Pictures aside, write out every record exactly as it appears.

Human keypoint data
□ □ □ □ □

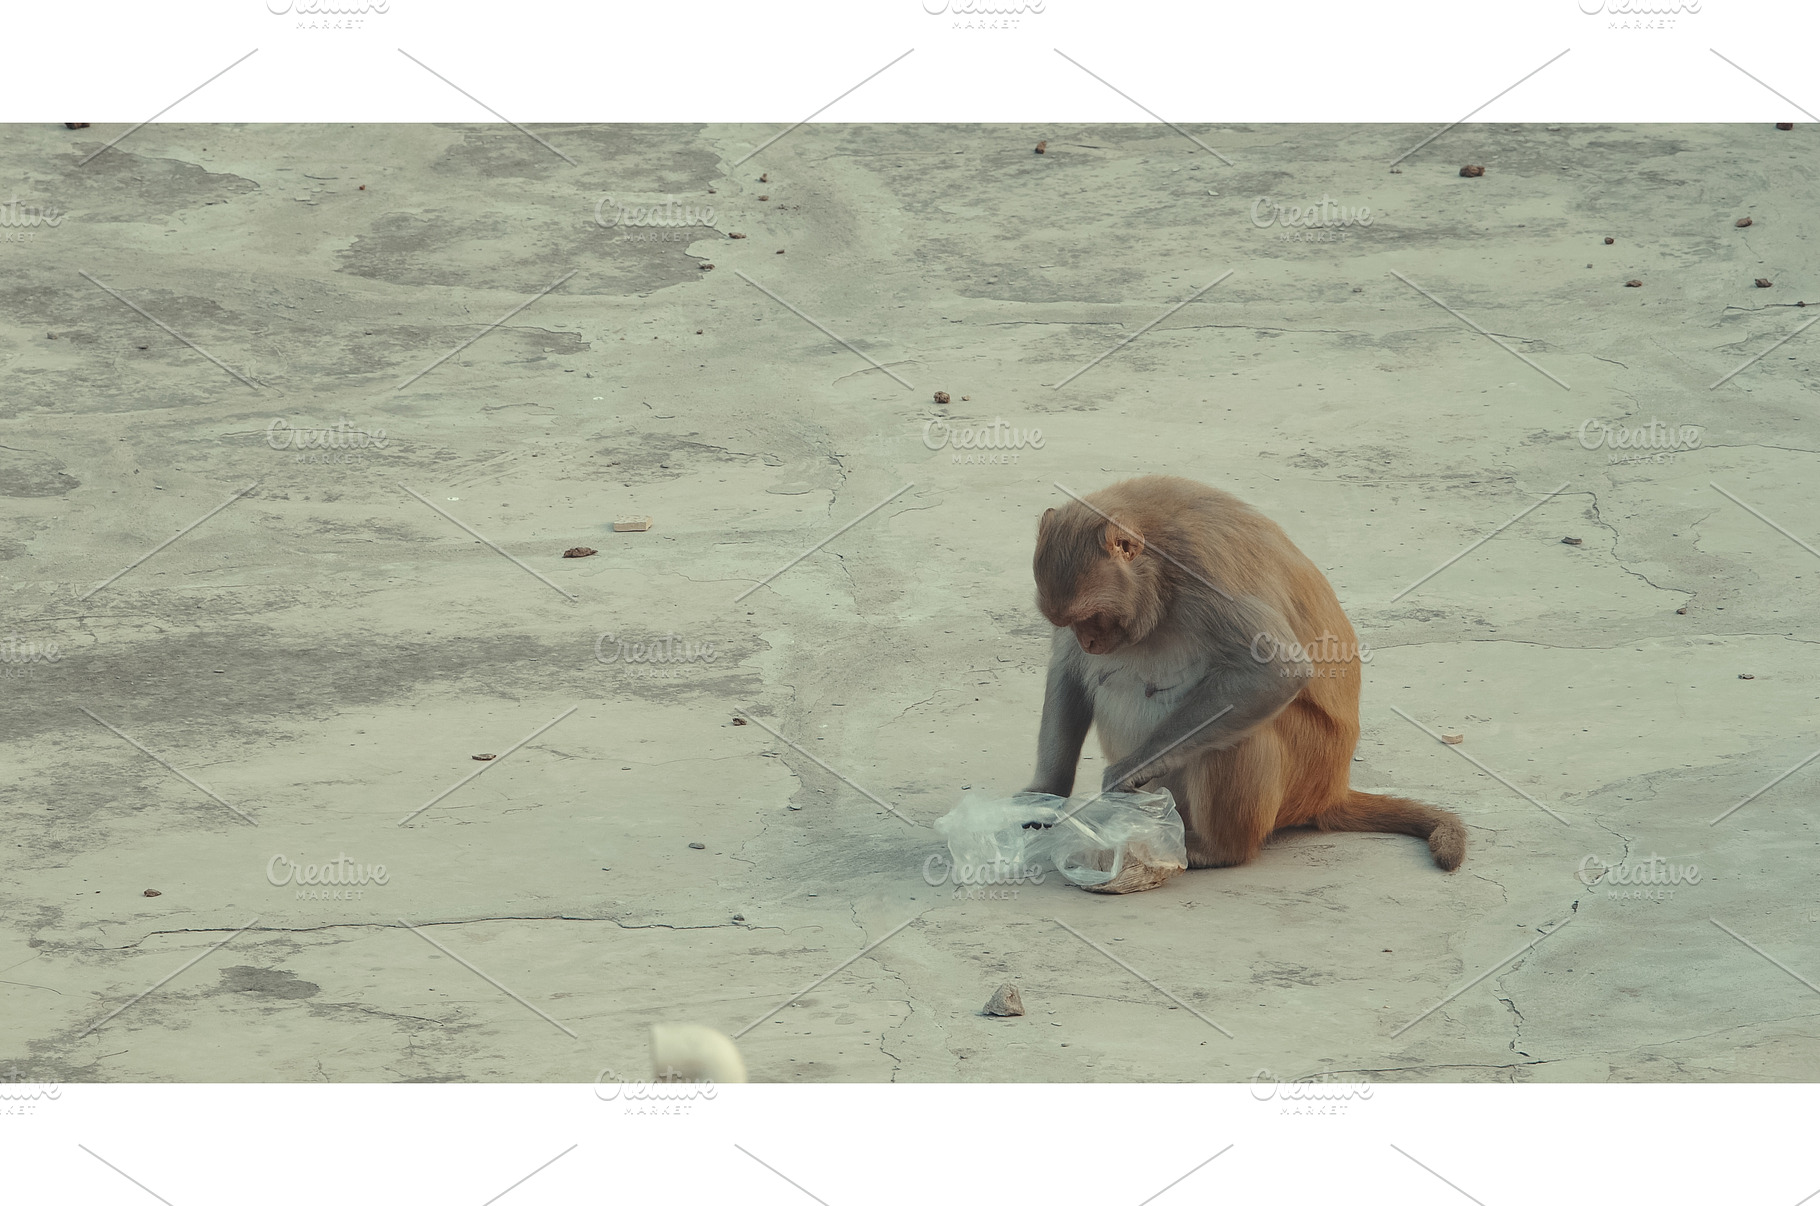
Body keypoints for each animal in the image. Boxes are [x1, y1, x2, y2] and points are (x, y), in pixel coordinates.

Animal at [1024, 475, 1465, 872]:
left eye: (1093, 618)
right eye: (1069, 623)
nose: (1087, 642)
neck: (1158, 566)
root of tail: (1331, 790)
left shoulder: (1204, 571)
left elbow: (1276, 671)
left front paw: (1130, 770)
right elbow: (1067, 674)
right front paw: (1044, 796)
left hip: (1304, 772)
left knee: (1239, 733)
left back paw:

□ □ □ □ □

Response below:
Body keypoints for each animal in the image. Boxes are [x1, y1, x2, y2] and points are (x, y), in pixel coordinates.

Animal at [1024, 475, 1465, 872]:
left eye: (1093, 618)
right eye: (1069, 623)
nose: (1087, 642)
neck: (1158, 566)
root of tail: (1331, 790)
left shoulder: (1204, 571)
left elbow: (1276, 671)
left front paw: (1130, 770)
right elbow: (1067, 674)
right front paw: (1044, 796)
left hip: (1304, 772)
left knee: (1239, 733)
left back paw:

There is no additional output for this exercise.